** START **

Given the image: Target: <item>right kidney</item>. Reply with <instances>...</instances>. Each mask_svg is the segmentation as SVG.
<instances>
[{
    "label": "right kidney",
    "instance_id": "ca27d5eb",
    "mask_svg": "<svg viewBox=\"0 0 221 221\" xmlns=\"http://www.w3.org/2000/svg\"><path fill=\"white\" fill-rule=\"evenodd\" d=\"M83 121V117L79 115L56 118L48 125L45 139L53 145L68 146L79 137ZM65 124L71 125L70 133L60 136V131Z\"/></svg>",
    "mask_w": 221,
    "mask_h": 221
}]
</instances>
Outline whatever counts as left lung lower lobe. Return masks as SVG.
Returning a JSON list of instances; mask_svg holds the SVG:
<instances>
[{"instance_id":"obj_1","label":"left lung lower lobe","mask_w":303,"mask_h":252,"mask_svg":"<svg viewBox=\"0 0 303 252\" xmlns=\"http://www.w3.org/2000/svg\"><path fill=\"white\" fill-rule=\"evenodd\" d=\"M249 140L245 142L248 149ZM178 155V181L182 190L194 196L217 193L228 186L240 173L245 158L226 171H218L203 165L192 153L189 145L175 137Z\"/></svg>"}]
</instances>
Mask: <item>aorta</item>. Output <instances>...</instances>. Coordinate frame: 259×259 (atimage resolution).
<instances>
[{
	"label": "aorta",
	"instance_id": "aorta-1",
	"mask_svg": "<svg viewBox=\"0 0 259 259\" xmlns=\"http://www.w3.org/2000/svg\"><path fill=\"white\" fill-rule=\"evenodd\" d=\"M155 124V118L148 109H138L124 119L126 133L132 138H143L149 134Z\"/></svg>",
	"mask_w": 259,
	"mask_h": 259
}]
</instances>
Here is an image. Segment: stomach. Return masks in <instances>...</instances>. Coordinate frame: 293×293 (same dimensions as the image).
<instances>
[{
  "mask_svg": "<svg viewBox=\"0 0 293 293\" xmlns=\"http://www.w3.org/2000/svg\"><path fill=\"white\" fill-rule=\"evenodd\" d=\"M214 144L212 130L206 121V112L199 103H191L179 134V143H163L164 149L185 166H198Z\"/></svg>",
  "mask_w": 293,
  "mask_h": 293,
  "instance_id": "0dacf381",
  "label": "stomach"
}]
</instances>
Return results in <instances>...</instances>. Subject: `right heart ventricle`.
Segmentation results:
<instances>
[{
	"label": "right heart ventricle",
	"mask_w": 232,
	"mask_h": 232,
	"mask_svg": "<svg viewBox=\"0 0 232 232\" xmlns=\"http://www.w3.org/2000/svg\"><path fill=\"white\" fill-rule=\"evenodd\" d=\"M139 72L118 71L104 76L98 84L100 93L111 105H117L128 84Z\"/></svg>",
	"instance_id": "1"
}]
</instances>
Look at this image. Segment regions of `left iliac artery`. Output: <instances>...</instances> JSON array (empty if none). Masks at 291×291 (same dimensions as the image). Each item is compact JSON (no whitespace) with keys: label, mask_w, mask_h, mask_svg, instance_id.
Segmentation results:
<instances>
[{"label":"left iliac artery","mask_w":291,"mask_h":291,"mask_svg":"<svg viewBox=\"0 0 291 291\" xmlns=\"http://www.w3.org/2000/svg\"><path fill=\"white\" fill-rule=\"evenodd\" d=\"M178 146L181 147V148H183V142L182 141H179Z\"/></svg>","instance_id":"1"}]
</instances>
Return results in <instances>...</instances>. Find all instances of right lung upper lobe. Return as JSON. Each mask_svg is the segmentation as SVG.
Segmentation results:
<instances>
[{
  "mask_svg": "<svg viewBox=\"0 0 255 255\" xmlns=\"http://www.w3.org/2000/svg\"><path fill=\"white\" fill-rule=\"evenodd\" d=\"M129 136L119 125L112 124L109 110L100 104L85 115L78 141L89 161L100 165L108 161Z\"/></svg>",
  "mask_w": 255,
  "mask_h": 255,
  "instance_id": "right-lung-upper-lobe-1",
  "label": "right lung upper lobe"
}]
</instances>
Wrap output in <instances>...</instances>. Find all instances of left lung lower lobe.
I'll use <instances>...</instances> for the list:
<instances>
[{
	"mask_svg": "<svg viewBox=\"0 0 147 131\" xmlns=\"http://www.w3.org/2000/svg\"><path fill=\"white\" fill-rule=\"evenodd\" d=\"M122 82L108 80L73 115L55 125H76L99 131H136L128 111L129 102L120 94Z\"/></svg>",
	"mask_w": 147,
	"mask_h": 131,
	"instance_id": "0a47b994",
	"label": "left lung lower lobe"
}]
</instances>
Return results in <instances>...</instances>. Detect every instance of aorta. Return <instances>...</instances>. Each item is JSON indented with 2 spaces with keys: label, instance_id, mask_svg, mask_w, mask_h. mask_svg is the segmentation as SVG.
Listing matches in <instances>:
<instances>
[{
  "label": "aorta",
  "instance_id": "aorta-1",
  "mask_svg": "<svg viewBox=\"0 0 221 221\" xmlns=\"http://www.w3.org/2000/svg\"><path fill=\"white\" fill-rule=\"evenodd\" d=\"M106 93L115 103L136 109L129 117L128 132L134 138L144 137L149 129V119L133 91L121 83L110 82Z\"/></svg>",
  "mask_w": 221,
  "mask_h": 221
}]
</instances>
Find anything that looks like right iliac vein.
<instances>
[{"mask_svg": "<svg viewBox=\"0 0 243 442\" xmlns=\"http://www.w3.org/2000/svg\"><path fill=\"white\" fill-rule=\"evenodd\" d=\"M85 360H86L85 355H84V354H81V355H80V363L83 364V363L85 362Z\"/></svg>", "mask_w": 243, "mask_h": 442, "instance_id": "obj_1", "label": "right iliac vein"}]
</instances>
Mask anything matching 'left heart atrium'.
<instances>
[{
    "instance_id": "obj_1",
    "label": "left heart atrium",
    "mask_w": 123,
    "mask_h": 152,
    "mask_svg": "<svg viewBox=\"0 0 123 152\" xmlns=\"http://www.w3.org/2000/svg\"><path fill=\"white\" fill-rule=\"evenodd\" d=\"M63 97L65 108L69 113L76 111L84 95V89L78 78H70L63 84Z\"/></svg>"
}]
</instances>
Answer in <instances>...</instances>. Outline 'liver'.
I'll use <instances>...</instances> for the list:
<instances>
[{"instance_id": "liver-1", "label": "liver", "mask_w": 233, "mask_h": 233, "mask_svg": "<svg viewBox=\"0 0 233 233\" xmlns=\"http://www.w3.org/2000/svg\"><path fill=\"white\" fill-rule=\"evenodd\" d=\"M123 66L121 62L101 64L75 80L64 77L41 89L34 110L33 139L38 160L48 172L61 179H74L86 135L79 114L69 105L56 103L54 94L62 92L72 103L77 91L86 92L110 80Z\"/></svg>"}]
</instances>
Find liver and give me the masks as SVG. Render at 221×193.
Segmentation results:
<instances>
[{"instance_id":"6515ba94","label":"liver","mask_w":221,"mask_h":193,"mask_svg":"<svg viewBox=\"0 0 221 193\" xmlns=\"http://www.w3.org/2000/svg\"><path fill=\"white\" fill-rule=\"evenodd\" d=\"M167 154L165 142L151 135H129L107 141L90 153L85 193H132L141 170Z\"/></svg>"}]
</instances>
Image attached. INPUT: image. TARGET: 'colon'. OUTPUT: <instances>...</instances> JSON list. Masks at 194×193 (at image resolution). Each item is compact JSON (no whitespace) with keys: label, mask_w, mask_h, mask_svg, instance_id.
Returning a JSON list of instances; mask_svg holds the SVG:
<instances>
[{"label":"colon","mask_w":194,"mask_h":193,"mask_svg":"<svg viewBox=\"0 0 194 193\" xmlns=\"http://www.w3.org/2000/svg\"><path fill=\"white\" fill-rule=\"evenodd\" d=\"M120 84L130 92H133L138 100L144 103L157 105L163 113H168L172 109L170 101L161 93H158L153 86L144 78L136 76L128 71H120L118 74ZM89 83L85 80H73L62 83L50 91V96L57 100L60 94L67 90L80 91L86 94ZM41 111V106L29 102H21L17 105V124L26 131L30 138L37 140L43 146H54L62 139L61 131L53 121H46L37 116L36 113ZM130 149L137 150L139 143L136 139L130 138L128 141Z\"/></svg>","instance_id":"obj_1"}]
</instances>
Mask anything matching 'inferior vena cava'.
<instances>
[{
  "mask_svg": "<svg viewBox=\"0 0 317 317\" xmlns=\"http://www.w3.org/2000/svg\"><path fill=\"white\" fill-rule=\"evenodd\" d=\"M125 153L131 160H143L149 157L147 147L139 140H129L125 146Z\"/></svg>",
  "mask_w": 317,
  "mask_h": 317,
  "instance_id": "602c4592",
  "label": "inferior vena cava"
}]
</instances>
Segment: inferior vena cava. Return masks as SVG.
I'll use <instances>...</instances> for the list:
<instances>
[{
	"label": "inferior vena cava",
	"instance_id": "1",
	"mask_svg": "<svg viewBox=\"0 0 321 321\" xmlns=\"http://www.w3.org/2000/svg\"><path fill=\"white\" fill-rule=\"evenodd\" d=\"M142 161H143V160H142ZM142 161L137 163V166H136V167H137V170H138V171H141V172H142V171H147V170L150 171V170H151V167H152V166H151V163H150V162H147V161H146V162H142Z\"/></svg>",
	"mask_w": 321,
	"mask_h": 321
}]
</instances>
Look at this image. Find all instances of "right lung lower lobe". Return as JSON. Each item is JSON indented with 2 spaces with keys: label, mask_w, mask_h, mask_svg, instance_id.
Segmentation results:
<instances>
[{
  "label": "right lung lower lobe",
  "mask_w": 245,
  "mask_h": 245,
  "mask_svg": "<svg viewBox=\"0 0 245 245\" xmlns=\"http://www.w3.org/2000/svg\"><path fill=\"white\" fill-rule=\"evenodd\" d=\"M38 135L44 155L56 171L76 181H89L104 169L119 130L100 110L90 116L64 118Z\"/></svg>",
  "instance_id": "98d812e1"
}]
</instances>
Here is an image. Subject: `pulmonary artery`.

** END **

§ AIM OF THE EXERCISE: Pull out every line above that contains the string "atrium", matching case exactly.

§ RESULT OF THE EXERCISE:
Mask anything matching 'left heart atrium'.
    "label": "left heart atrium",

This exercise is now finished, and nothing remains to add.